Поддержание тесных, доверительных отношений с ребенком становится своего рода спортом высоких достижений: «я кормила грудью до четырех лет», «мы все еще вместе читаем», «она до сих пор приходит с нами спать», «он сам отказался ехать на дачу к другу – предпочел провести выходные с нами», «она делится со мной своими секретами» – все это приобретает смысл почетных знаков отличия, эдаких звездочек на отцовский или материнский фюзеляж. А их отсутствие оказывается признаком безусловного родительского поражения и неуспеха. Иными словами, из простого, биологически обусловленного процесса родительство становится важнейшей духовной практикой, ключевым элементом актуализации родительской личности. От пренебрежения ребенком как неполноценным взрослым через постепенное осознание его самостоятельной ценности и последующее обожествление мы приходим к некому диковинному симбиозу, при котором роль ребенка в жизни родителя оказывается едва ли не более значимой, чем роль родителя в жизни сына или дочери. Именно об этом – о преображении через родительство – пишет Эпштейн в своей книге. Пишет тонко, сложно, глубоко и убийственно серьезно.
Единственный вопрос, который остается за рамками его исследования (равно как и за пределами концепции осознанного родительства в целом), – это то, насколько подобное отношение необходимо собственно ребенку, который парадоксальным образом вновь – как в архаические времена – оказывается в некотором смысле низведен до роли вспомогательной, едва ли не инструментальной. Раньше его предназначение состояло в том, чтобы по возможности быстро повзрослеть и стать помощником родителям, окупив тем самым их вложения в его рождение и содержание. Теперь же его функция – приблизить своего родителя к идеалу, гармонизировать его внутренний мир, обогатить новыми и важными переживаниями.

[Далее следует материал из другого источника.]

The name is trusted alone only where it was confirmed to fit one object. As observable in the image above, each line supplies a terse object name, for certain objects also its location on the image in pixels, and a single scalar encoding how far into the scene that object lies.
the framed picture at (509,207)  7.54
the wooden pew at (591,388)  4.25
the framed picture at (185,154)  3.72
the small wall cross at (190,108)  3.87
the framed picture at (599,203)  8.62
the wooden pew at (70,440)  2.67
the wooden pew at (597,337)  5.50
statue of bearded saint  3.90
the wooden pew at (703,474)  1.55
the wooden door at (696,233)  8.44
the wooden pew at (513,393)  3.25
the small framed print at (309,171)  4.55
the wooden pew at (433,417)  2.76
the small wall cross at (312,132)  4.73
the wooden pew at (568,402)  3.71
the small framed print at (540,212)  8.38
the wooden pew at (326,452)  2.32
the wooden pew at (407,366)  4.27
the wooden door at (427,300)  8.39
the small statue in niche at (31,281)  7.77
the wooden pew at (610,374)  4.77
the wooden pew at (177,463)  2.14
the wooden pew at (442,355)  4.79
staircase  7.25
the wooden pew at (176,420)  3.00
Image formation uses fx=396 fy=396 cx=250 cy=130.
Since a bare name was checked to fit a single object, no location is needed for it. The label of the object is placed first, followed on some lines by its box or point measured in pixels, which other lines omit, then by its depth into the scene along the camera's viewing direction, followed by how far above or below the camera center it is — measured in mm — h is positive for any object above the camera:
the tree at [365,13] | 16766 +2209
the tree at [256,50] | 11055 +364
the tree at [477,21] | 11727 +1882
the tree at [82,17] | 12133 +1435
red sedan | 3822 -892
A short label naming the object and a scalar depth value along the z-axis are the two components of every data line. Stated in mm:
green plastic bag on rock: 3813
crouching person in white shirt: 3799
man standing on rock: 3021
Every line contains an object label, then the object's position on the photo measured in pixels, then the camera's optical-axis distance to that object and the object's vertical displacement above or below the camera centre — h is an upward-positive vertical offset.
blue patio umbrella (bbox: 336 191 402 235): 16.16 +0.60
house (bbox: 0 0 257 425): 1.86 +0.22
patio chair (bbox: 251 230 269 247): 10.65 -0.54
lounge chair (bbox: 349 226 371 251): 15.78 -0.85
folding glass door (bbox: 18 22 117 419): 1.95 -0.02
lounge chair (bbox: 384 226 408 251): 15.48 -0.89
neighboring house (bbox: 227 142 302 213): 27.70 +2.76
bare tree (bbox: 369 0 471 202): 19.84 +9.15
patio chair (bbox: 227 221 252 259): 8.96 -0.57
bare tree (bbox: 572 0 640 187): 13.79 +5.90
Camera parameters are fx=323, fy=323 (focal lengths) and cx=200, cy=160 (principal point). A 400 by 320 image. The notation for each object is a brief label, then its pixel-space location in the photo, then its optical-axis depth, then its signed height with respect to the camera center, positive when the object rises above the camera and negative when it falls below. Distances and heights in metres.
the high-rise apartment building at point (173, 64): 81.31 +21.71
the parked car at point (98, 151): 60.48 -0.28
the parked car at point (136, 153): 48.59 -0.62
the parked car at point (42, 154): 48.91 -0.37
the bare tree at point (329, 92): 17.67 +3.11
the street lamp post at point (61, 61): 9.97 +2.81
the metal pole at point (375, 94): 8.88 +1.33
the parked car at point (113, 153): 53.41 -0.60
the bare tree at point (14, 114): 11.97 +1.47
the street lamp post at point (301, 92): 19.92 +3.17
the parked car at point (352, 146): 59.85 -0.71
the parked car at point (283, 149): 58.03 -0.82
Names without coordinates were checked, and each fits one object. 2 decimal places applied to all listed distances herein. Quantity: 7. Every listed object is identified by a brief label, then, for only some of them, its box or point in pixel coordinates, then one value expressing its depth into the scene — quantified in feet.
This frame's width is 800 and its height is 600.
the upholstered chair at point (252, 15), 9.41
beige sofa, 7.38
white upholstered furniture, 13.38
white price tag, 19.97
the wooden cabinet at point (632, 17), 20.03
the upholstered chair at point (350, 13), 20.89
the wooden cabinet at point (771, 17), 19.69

В защиту сторонников «осознанного родительства», впрочем, можно сказать, что, пожалуй, нынешние дети и правда выглядят несколько счастливее и увереннее, чем их сверстники тридцать или сорок лет назад. Да и самим родителям с таким взглядом на мир живется определенно комфортнее и веселее. Переводя неизбежные сложности родительства из графы «перетерпеть» в графу «приобрести бесценный опыт», мы счастливым образом избегаем необходимости обесценить первые месяцы и годы жизни ребенка (особенно, кстати, этим со времен еще Пьера Безухова грешат именно отцы). Однако насколько все это существенно для ребенка, ведет ли к каким-то глобальным позитивным последствиям в его жизни и предопределит ли его судьбу, сказать сложно. Похоже, что все же нет. Скорее всего, прав был Дональд Винникот, предложивший в свое время основополагающее и удивительно простое определение «достаточно хорошей матери» – той, которая может вырастить нормального, полноценного ребенка, способного в свою очередь тоже стать достаточно хорошим родителем. Если это условие соблюдается, то все остальное попросту неважно – так, суета и метания. Впрочем, для единомышленников Михаила Эпштейна сам вопрос – зачем? – скорее всего, является просто бессмысленным сотрясением воздуха: родительство в их картине мира – состояние самодостаточное и самоценное, не нацеленное на какой-то прагматичный результат.